I know I will be criticized for making these statements because I am employed by a vendor. But here goes anyway.
Written by Richard Stiennon, Contributor

I know I will be criticized for making these statements because I am employed by a vendor. But here goes anyway. If you do not agree with me go ahead and comment below. Unless you are linking to a site that sells Hoodia I will approve your comment. (What is hoodia anyway? I am sure I just increased the hits to my blog for including that word but I have never ever clicked on an ad for hoodia so I have no idea what it is.)

I fully understand the frustration upper management feels with the constant bleating from IT about needing more budget for security. Here they are trying to cut costs across the board and the security guys keep putting their trump card, risk, on the table. Analysts talk to upper management and start to regurgitate that frustration with pithy statements about not paying for new technology, consolidating vendors, complaining to Microsoft, etc.
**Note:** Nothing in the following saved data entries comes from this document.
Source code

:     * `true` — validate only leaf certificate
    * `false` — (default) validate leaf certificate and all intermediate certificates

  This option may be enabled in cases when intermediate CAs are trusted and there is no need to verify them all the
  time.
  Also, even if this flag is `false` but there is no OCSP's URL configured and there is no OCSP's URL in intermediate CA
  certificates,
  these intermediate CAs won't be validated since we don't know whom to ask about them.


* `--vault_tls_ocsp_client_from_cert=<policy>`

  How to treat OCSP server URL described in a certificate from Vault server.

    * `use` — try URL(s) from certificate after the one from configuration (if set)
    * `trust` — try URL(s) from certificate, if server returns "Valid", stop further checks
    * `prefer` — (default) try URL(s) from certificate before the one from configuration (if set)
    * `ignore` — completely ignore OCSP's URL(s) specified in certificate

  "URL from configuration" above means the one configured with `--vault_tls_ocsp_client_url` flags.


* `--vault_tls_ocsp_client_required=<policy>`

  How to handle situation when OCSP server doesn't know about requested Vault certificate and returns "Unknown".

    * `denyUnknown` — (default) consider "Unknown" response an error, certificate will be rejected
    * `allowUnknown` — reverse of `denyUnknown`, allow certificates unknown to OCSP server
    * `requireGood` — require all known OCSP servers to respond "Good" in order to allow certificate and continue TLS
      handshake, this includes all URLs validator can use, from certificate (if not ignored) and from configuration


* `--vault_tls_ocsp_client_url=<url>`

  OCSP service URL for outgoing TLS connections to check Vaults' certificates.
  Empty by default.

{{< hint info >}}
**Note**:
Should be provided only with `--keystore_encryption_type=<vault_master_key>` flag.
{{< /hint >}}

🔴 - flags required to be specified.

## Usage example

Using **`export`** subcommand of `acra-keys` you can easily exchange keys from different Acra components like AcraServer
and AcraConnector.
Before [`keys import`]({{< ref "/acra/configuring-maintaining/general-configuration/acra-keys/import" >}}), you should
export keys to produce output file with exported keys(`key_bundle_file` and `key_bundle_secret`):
But my view is different. Sure a lot of money has been spent on security. And sure you could have avoided spending a lot of that money if you had started with a focus on security from day one. But…
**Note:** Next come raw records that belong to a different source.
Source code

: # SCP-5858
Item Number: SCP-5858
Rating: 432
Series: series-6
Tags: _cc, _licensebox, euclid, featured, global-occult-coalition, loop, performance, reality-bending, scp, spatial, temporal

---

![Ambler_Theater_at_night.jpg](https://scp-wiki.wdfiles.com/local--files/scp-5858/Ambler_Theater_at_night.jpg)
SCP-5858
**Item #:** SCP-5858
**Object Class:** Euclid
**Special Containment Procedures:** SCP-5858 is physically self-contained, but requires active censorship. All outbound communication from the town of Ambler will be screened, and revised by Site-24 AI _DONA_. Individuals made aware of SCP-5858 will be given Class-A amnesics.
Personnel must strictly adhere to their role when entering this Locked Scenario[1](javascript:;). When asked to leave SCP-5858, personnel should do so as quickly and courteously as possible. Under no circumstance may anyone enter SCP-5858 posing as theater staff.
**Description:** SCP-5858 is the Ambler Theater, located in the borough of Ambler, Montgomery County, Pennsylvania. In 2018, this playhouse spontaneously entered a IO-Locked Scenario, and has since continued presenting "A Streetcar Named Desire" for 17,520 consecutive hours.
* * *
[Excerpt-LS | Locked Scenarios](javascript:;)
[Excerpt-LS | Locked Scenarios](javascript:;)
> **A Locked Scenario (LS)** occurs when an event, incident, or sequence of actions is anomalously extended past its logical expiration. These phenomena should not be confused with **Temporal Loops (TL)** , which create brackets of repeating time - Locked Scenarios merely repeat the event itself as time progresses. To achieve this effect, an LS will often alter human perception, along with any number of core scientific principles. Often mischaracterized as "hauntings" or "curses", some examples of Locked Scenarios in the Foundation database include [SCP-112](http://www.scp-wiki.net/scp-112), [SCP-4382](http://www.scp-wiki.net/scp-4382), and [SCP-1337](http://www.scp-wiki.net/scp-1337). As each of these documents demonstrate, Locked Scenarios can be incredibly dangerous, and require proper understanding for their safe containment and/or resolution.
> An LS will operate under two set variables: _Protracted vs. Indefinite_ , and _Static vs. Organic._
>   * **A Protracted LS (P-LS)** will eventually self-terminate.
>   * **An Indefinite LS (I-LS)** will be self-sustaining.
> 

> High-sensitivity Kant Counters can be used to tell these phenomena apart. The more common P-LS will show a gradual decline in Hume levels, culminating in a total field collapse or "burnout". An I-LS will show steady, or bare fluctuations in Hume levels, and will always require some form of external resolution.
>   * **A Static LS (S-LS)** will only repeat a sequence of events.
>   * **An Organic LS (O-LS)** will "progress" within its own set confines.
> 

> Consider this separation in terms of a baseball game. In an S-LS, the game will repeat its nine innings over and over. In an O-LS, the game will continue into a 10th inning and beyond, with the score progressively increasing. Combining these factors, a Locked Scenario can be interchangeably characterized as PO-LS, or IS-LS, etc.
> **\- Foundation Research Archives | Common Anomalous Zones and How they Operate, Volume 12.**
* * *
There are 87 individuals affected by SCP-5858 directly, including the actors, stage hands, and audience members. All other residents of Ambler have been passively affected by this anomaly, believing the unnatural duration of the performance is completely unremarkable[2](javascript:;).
The security threat is increasing dammit. There are more bad guys, they are becoming well funded from continuing operations, and they are casting their nets wider. They are starting to turn their gun sites on you. To expect to not spend more is blind.
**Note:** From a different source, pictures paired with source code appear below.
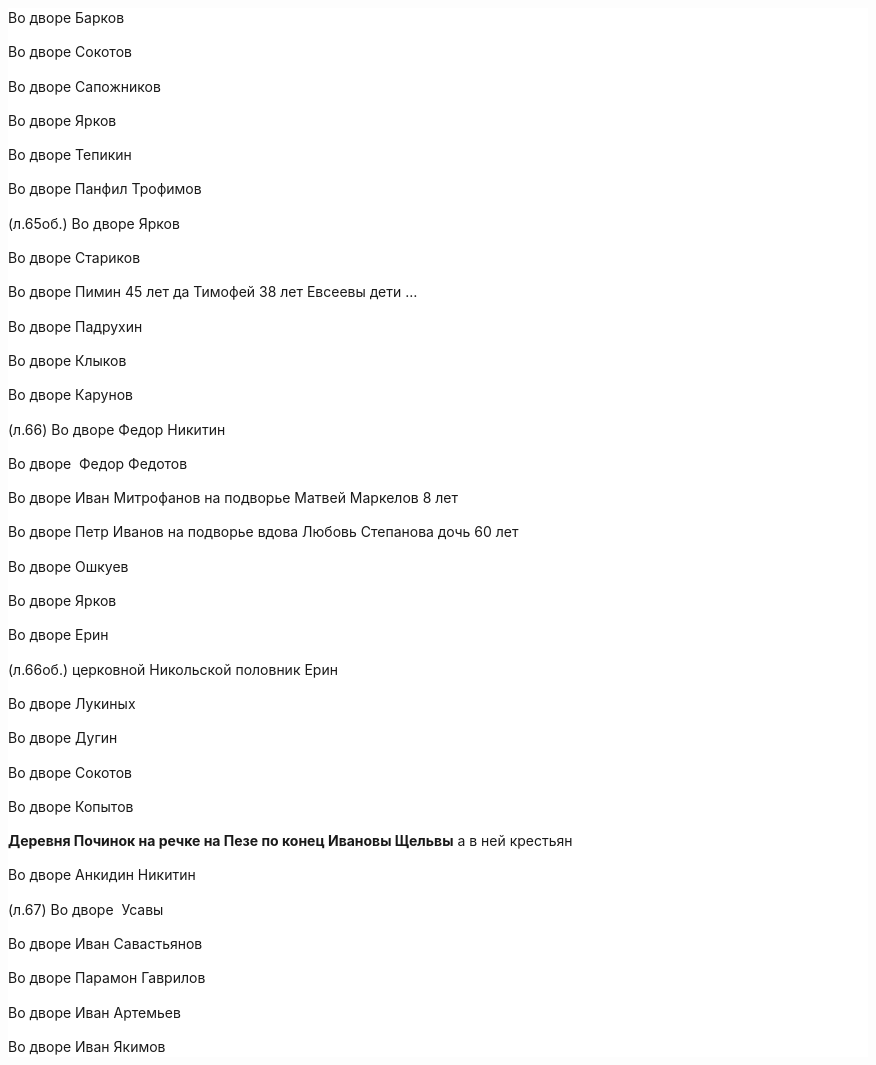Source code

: 
Во дворе Барков

Во дворе Сокотов

Во дворе Сапожников

Во дворе Ярков

Во дворе Тепикин

Во дворе Панфил Трофимов 

(л.65об.) Во дворе Ярков

Во дворе Стариков

Во дворе Пимин 45 лет да Тимофей 38 лет Евсеевы дети …

Во дворе Падрухин

Во дворе Клыков

Во дворе Карунов

(л.66) Во дворе Федор Никитин

Во дворе  Федор Федотов

Во дворе Иван Митрофанов на подворье Матвей Маркелов 8 лет

Во дворе Петр Иванов на подворье вдова Любовь Степанова дочь 60 лет 

Во дворе Ошкуев

Во дворе Ярков

Во дворе Ерин

(л.66об.) церковной Никольской половник Ерин

Во дворе Лукиных

Во дворе Дугин

Во дворе Сокотов

Во дворе Копытов



**Деревня Починок на речке на Пезе по конец Ивановы Щельвы** а в ней крестьян



Во дворе Анкидин Никитин

(л.67) Во дворе  Усавы

Во дворе Иван Савастьянов

Во дворе Парамон Гаврилов

Во дворе Иван Артемьев 

Во дворе Иван Якимов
Let’s take DDOS as an example. Did you invest heavily in DDOS defenses in 1999 or 2000? No, of course not. DDOS was a game played by hackers. If for some reason they targeted your website you could say oh well, big deal. No loss, it was just brochure ware anyway. In the mean time you saved $100,000 in fancy network boxes.

Roll forward to 2005. Two things have changed. First now your entire business depends on the internet. You actually earn revenue from your exposed web services. Second, there are now cyber extortionists who have been making millions by threatening DDOS against popular ecommerce sites. Once they figure out you depend on your website they are going to target you. You will either go down or pay up and then you are going to invest in DDOS defense.

So the threat has changed and you had better be spending more to counter it.